Terkini.id, Jeneponto – Pemerintah Kabupaten Jeneponto, Sulawesi Selatan keluarkan surat edaran tentang pengendalian lalulintas dan produk hewan rentan PMK dan langsung disosialisasikan kepada semua stakeholder.

Dengan adanya surat edaran itu, Sekretaris Daerah (Sekda) Kabupaten Jeneponto berharap kepada masyarakat, pedagang agar dapat memperoleh pengetahuan serta semua stakeholder berkomitmen menjaga lalulintas hewan rentan Penyakit Mulut dan Kuku (PMK).

Harapan itu diungkapkan  Sekda Jeneponto, Arifin Nur saat membuka kegiatan sosialisasi Surat Edaran (SE)  nomor 6 di aula pasar Hewan Tolo, Kecamatan Kelara, Jeneponto, Sulawesi Selatan, Selasa,  27 September 2022.

Baca Juga: Pemkab Jeneponto Kerjasama Baznas Serta UIN dalam Pengelolaan Zakat dan Pendidikan

Dalam kegiatan itu Arifin Nur menekankan masyarakat dapat berkontribusi sebagai pengawas terhadap lalulintas hewan yang masuk ke wilayah Jeneponto.

“Kami mengajak kepada pedagang hewan untuk senantiasa bersinergi dengan Pemerintah, khususnya Satgas PMK dalam melaporkan setiap hewan yang rentan terhadap PMK,” harap Arifin Nur.

Ia juga menegaskan pentingnya untuk memahami gejala klinis hewan rentan PMK  agar dapat mendeteksi secara dini penyakit  tersebut.

Baca Juga: Tingkatkan Kapasitas SDM, Asosiasi BPD Jeneponto Gelar Bimtek, Bupati Tegaskan Ini

“Melalui sosialisasi  SE PMK nomor 6 tahun 2022 tentang pengendalian lalulintas hewan Rmrentan PMK dan produk hewan rentan PMK peserta dapat pendalaman untuk mencegah PMK di Jeneponto.

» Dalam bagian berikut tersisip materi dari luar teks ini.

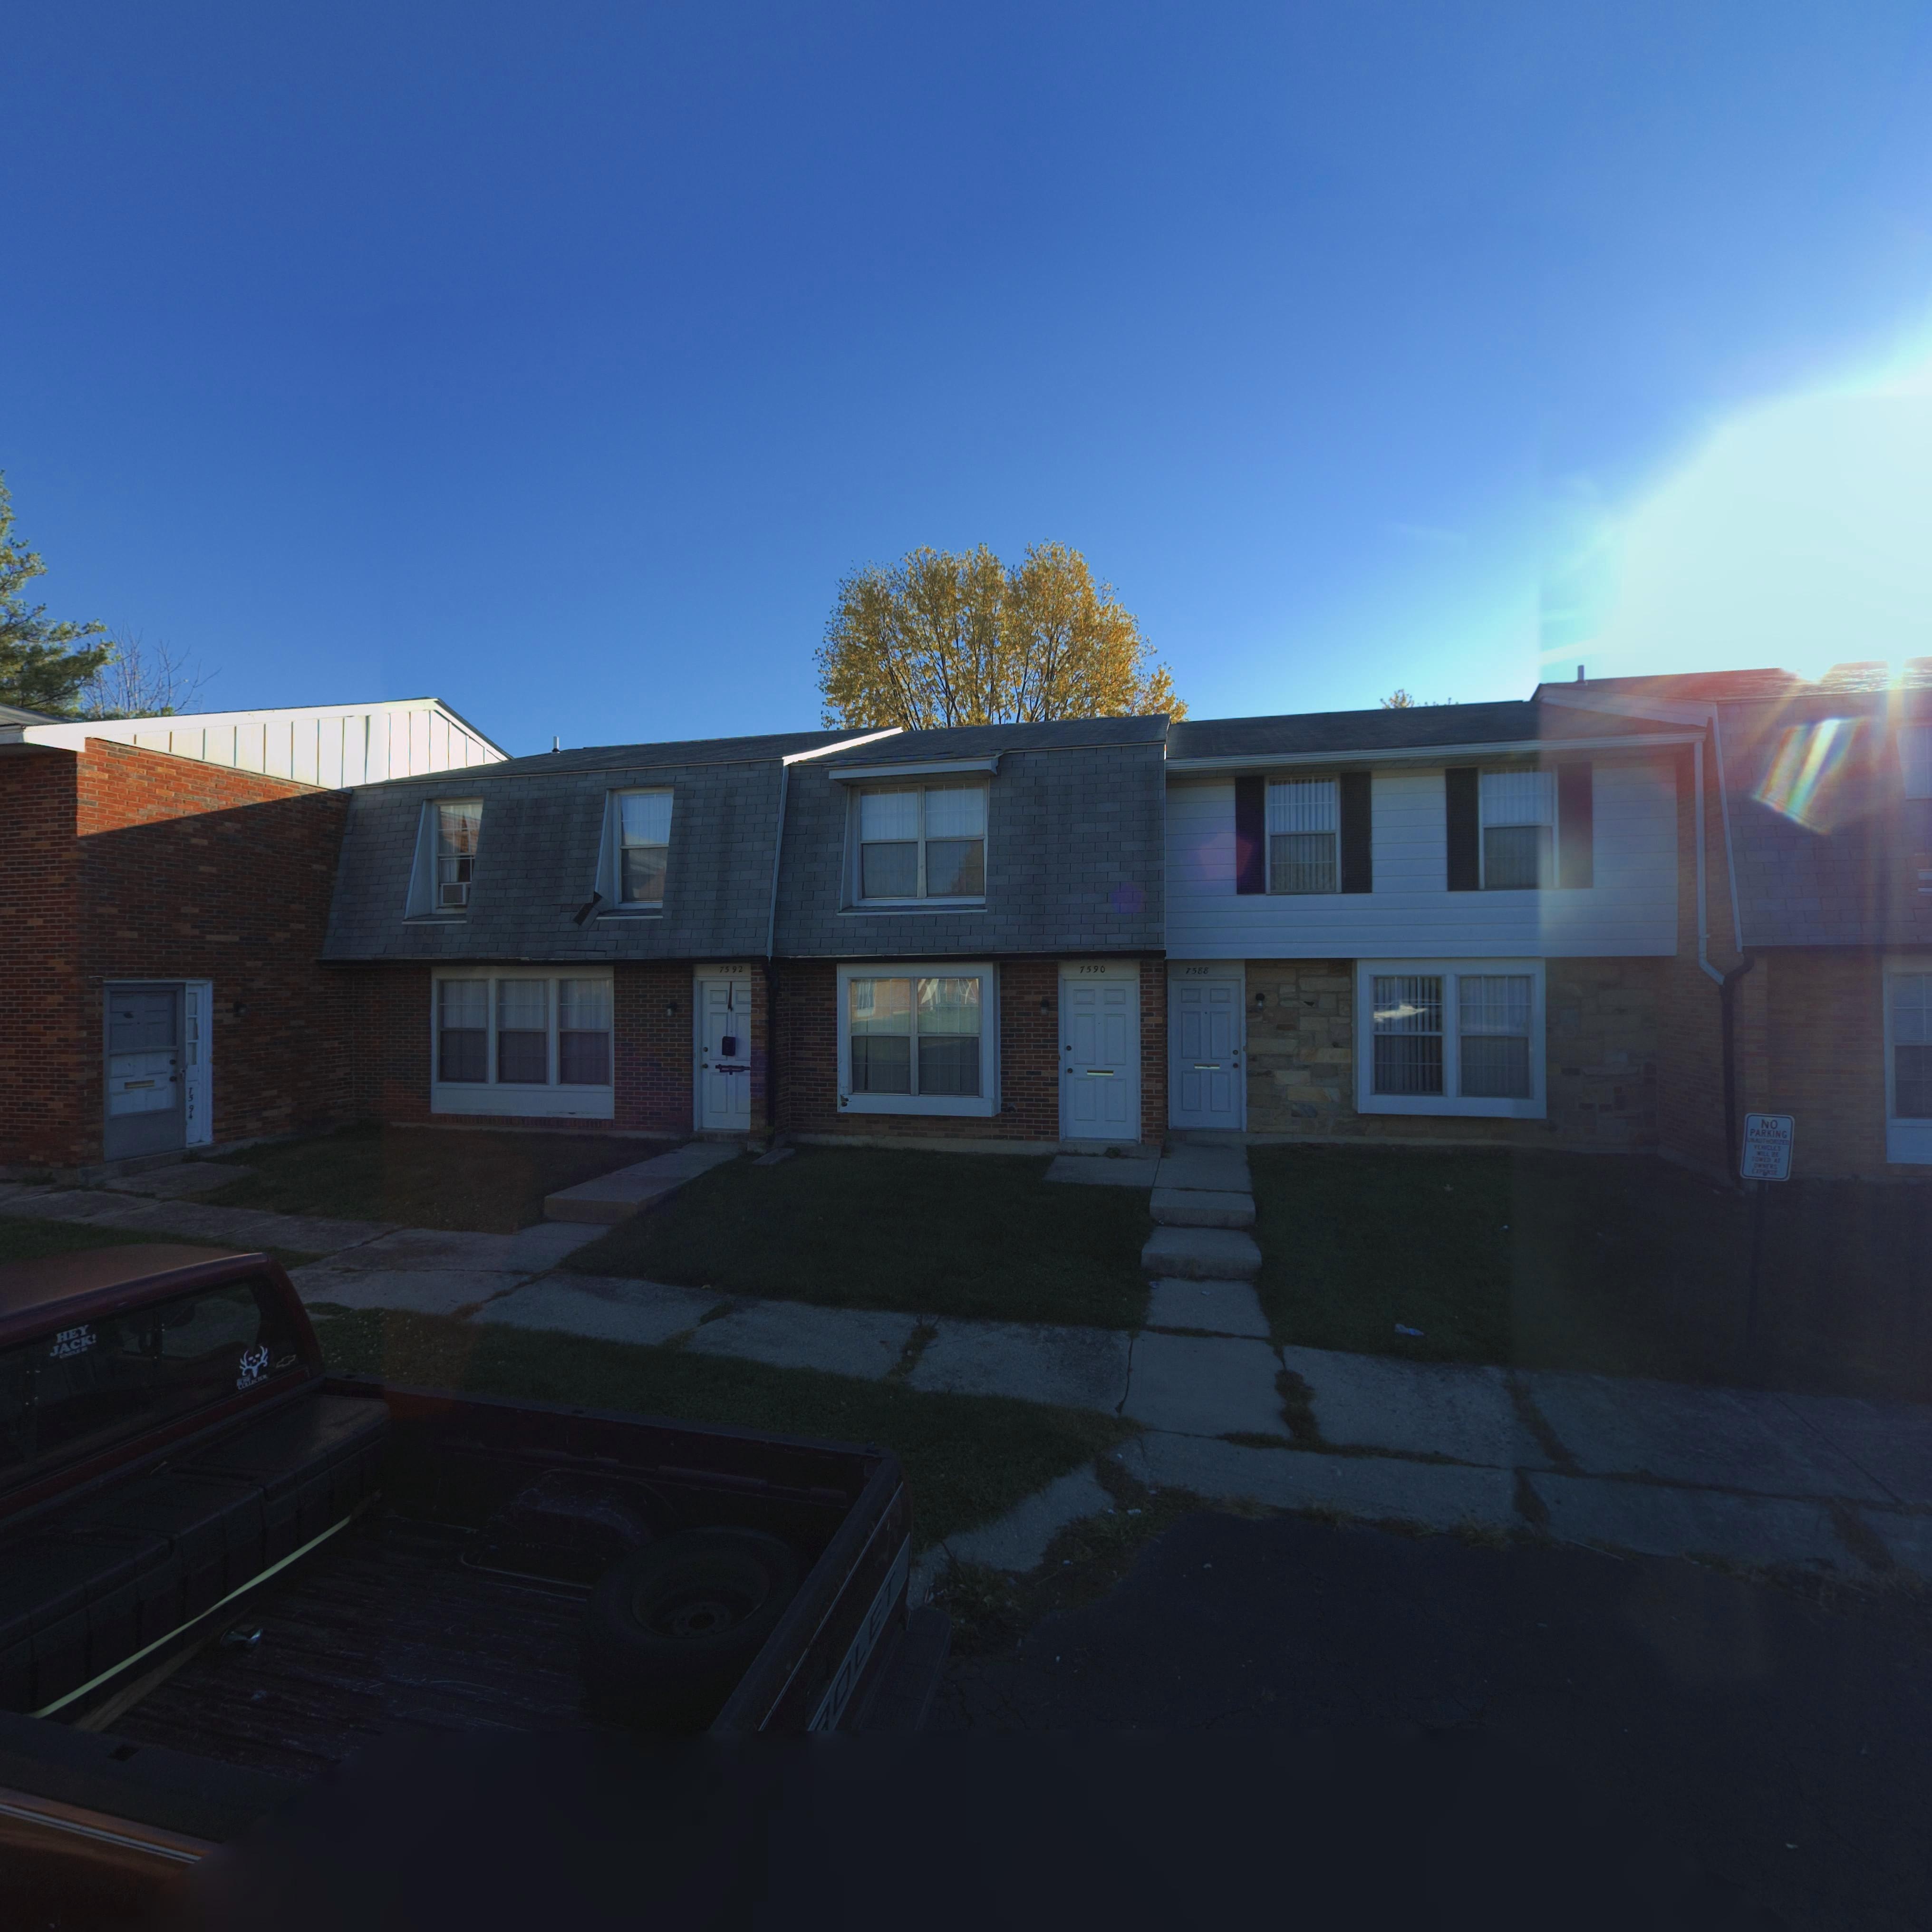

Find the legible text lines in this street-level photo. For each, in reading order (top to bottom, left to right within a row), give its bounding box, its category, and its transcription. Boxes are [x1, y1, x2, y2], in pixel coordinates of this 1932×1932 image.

[719, 965, 744, 975] StreetNumber: 7592
[1079, 965, 1106, 975] StreetNumber: 7590
[1184, 966, 1210, 976] StreetNumber: 7588
[187, 1086, 195, 1121] StreetNumber: 7594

“Peserta sosialisasi harus mengikuti kegiatan dengan baik dan berinteraksi dengan narasumber agar lebih memahami isi surat edaran tersebut,” pungkasnya.

Sementara, Kepala Bidang Peternakan Dinas Pertanian Jeneponto, Bahtiar menyampaikan saat ini dengan kolaborasi seluruh tim satgas, secara perlahan dapat menurunkan tingkat penularan PMK di Jeneponto.

“Beberapa bulan yang lalu PMK Jeneponto menghampiri ribuan ekor hewan, Alhamdulillah saat ini tinggal ratusan dengan tingkat kesembuhan yang cukup baik,” ungkap Bahtiar.